Recommended Server Configuration
1GB of RAM and at least 20GB of hard drive is a good place to be for a server. Using a single core (either in a dedicated or shared setting) should be sufficient.
Users should have the level of access to their server that will allow them to create their own MySQL tables in the WordPress DB (which means a number of managed WordPress-only hosting solutions will not work) and the ability to access and set server-initiated cronjobs.
In this, an AWS Mini, 10/mo Digital Ocean Plan or standard shared hosting plan for Dreamhost should be sufficient.
However, if any other things are on the server, it may cause problems, and anything over a couple dozen feed subscriptions will cause serious issues on this configuration due to database activity and size.
If the user is subscribing to more than maybe 12-24 feeds, then they will either need a heavier server, a VPS, a dedicated server, or they will need to host their MySQL database on a different server (WordPress explicitly supports this and server providers like DreamHost provide a method for making this functionality work fairly easily). MySQL for feed counts approaching a few hundred can take down a low level shared server and database size can ballon to a 1GBish. WordPress has such a low footprint it can be run on either the same or a different server than the MySQL, as long as server size and memory is sufficient.

◆ **DATA EXCERPTS**:
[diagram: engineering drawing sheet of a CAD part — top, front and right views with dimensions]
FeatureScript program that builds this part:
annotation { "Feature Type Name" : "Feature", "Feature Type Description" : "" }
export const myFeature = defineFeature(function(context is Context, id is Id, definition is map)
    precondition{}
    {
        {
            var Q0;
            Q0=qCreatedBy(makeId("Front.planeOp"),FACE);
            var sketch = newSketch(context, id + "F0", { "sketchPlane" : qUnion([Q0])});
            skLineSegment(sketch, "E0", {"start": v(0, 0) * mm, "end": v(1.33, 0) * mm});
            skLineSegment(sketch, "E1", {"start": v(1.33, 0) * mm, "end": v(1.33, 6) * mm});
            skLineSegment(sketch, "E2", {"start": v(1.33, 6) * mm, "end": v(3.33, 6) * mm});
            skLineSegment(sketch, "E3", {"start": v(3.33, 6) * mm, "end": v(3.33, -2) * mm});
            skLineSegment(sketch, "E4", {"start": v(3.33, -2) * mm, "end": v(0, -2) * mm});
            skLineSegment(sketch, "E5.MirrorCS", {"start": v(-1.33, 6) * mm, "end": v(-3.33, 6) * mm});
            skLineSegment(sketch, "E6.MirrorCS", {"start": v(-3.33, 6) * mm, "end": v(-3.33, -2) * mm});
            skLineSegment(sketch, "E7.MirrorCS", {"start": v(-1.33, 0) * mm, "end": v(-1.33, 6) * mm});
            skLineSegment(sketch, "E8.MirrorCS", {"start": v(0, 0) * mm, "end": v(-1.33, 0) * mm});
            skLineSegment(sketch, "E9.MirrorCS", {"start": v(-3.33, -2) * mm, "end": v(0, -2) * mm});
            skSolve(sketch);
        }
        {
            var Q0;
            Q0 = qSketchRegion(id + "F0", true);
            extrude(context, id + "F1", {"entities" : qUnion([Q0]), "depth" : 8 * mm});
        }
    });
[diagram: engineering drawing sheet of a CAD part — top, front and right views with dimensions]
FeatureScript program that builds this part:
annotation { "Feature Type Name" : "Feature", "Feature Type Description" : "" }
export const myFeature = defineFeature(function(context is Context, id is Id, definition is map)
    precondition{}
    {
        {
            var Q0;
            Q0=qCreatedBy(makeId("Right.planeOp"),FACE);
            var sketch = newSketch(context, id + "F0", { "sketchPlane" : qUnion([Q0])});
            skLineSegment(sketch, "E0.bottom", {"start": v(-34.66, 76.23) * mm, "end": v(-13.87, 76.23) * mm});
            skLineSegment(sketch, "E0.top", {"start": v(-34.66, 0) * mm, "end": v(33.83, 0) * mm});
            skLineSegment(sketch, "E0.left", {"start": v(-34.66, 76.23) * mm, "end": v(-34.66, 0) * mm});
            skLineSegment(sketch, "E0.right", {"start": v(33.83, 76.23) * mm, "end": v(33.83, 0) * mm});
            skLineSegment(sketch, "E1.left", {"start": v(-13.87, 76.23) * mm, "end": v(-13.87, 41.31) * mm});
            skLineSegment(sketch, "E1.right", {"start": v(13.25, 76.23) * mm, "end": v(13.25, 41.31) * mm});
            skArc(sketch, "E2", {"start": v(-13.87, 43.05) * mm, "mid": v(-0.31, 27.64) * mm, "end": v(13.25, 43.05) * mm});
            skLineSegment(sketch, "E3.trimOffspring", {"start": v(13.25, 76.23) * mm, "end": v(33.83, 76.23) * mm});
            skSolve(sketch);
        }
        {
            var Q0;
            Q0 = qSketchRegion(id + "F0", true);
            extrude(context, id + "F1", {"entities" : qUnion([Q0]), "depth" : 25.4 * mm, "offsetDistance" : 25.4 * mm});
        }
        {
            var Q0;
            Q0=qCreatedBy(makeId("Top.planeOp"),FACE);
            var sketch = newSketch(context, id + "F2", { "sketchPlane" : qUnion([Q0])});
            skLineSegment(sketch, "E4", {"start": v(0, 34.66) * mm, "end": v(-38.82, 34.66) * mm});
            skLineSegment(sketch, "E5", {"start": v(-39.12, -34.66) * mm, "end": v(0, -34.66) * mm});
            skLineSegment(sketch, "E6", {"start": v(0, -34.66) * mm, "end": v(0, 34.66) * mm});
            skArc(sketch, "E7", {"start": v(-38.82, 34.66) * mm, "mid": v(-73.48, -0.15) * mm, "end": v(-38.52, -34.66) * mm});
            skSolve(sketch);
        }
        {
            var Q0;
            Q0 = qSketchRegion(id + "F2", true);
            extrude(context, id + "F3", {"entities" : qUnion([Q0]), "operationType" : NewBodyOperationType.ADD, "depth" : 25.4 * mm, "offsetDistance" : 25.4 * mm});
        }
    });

◆ **EXERCISE INSTRUCTIONS**: Extend the server configuration guidance, starting after its last sentence about running WordPress on the same server as MySQL or a different one.

◆ **ANSWER TO THIS PROBLEM**:
To deal with that size, I'd recommend either a server with at least 2 cores and 2GB of memory. This can be somewhat ameliorated by setting PressForward to shorter store-times from feed-items (a user setting), but even a month of 300-600 feeds is a lot of items in the database, but setting it that low can drop requirements down to the previous level. This is further altered if the readership is high, only in the sense that that acts as a multiplier for things like RAM requirements, but that's outside of our scope.
Finally, the server should support the latest version of PHP (5.4 required for full functionality, 5.5 preferred) and the latest version of WordPress should be installed (3.4 is I think as low as we can go, 4.x+ preferred).